Stored data entries
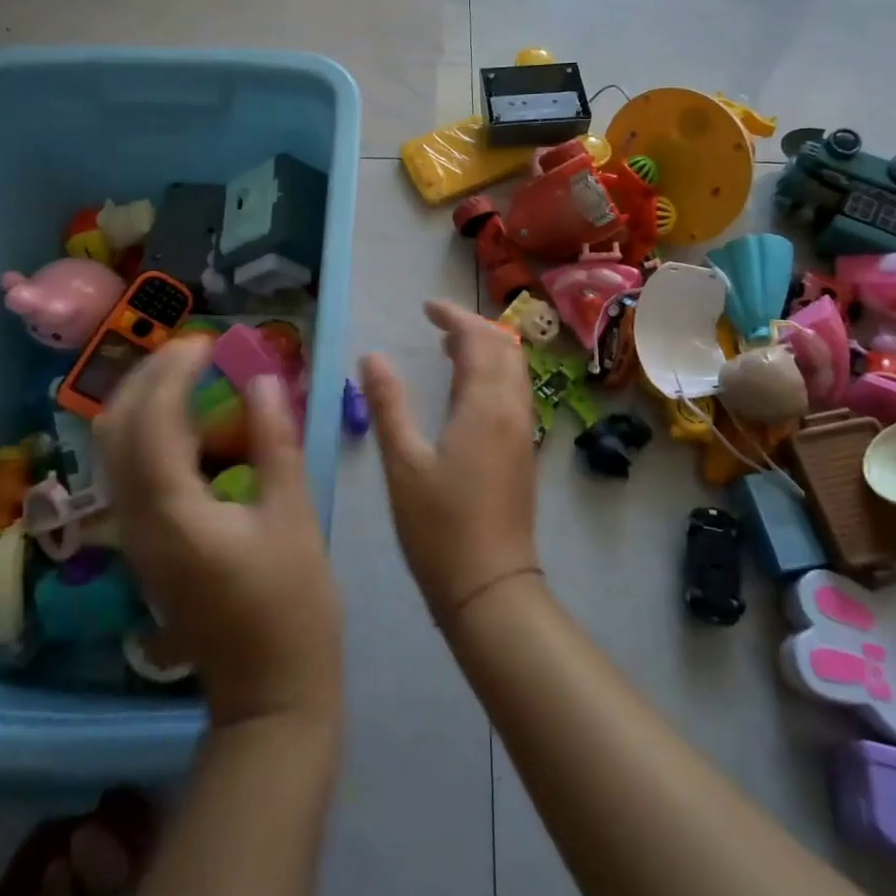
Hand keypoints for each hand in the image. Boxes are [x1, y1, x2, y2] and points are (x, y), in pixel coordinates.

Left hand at [98, 335, 341, 728]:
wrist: (269, 694)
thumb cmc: (292, 605)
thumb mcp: (293, 515)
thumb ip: (274, 441)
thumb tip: (263, 378)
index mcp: (172, 512)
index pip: (152, 419)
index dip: (175, 370)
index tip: (211, 342)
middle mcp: (137, 520)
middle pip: (114, 429)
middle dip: (147, 376)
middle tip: (194, 350)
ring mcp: (135, 537)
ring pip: (114, 450)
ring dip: (143, 400)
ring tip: (190, 372)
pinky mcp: (147, 545)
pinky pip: (130, 471)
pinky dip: (150, 431)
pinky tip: (189, 420)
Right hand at [359, 300, 540, 621]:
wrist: (490, 588)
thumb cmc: (440, 526)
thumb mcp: (403, 463)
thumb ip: (388, 404)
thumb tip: (372, 356)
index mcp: (485, 406)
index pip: (479, 340)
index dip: (455, 317)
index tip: (427, 308)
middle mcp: (513, 411)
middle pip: (505, 348)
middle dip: (474, 328)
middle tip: (437, 325)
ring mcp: (523, 433)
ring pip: (514, 371)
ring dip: (486, 350)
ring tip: (448, 350)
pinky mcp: (522, 454)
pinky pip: (513, 394)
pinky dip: (492, 375)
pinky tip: (464, 394)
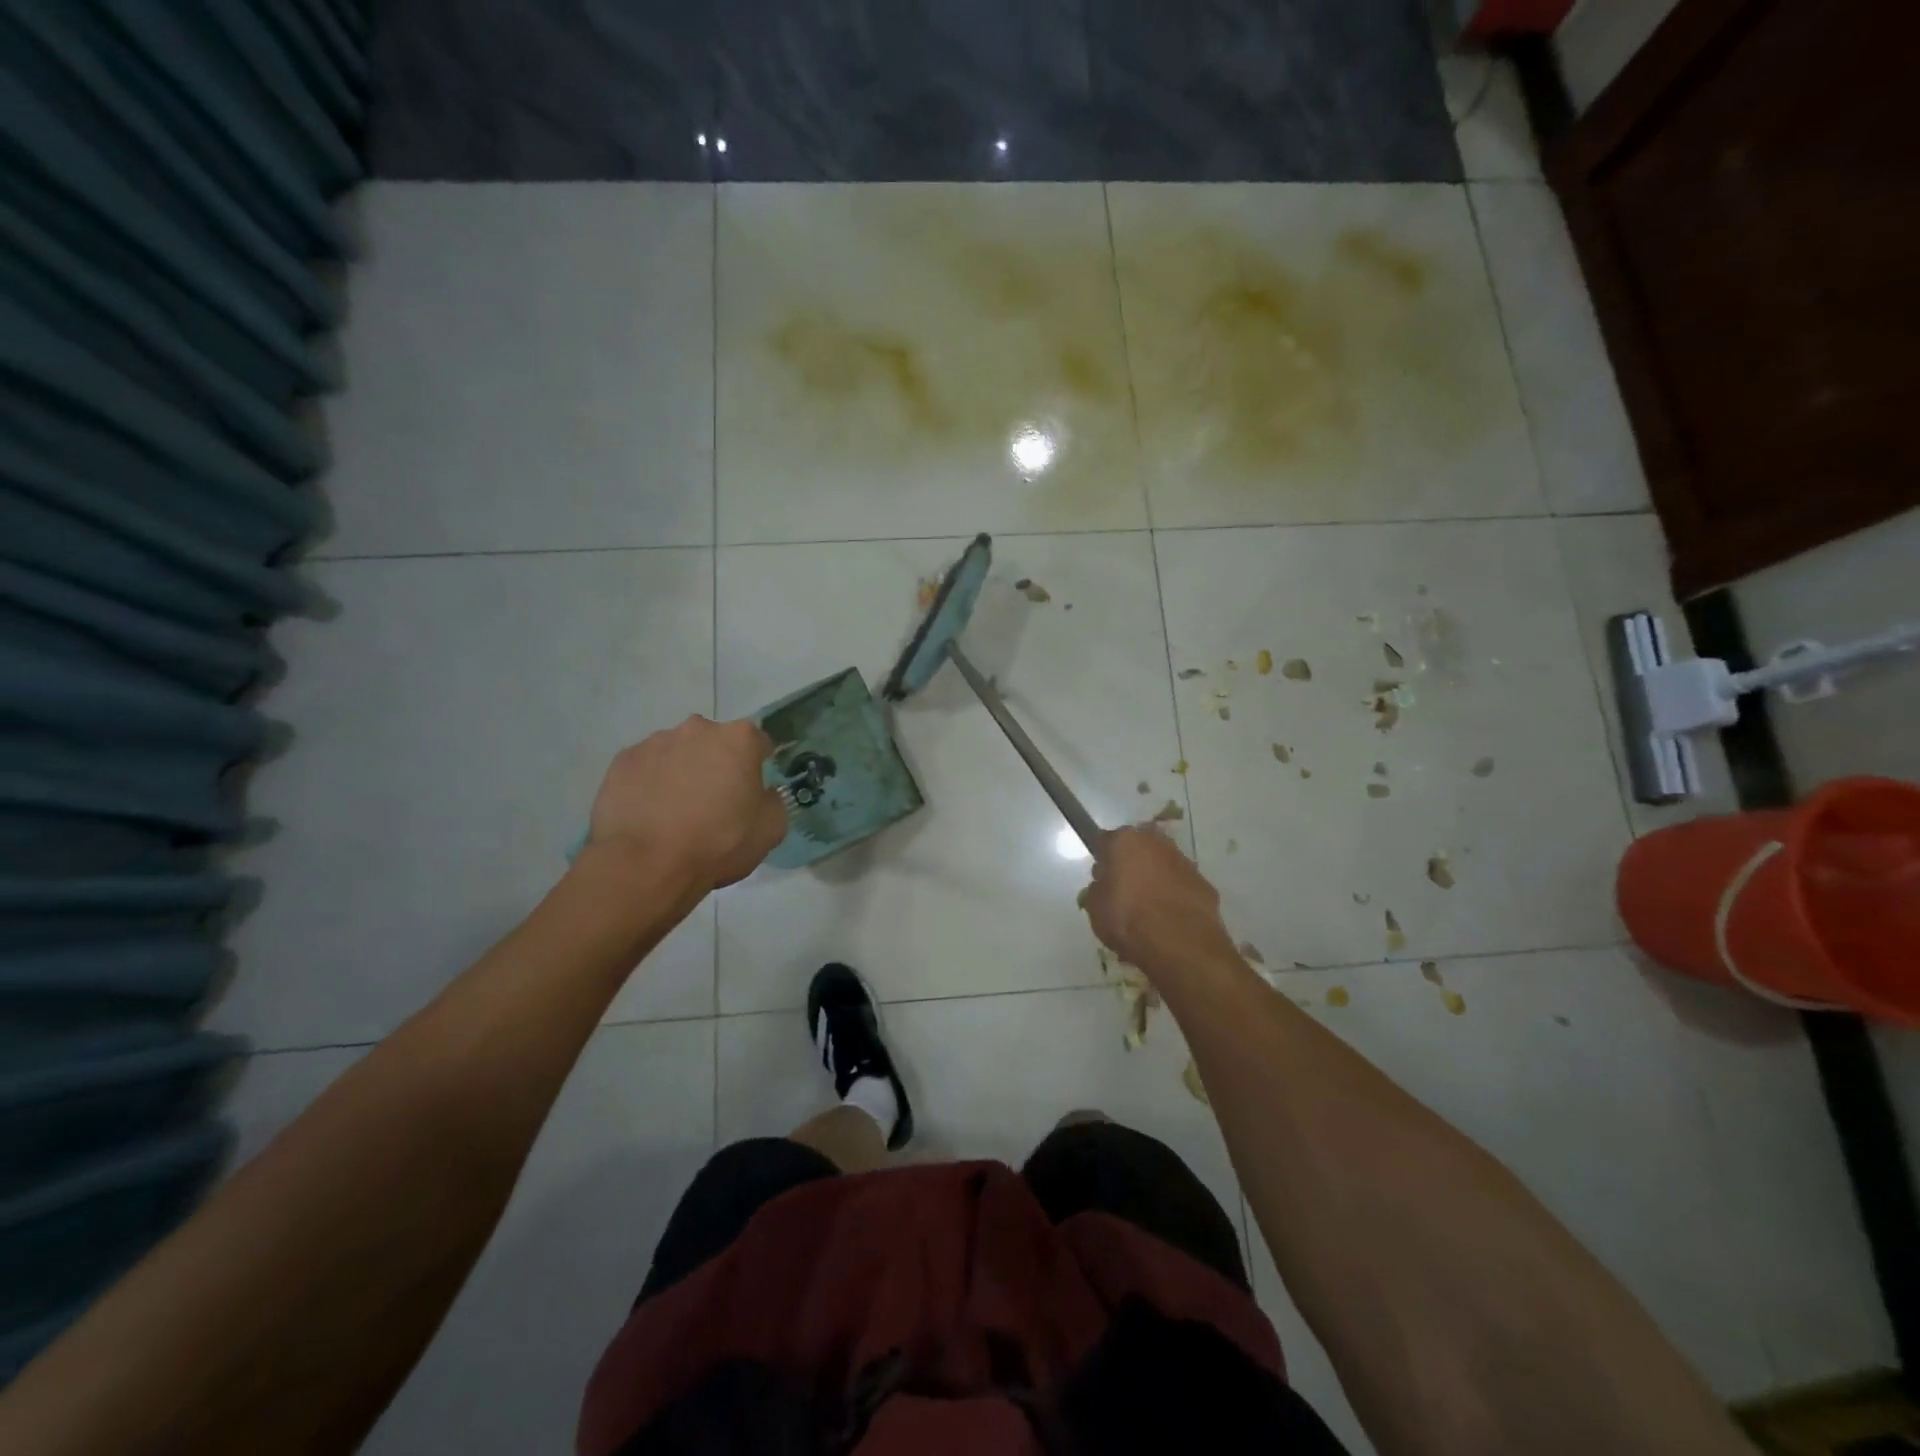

WHAT THIS TASK INVOLVES: Only the lines from the one that contains "middle pip: (505, 348)" through the last line of the records may appear in the answer, retyped exactly and with no pictures.

ANSWER AREA:
middle pip: (505, 348)
middle dip: (474, 328)
middle tip: (437, 325)
ring mcp: (523, 433)
ring pip: (514, 371)
ring dip: (486, 350)
ring tip: (448, 350)
pinky mcp: (522, 454)
pinky pip: (513, 394)
pinky dip: (492, 375)
pinky tip: (464, 394)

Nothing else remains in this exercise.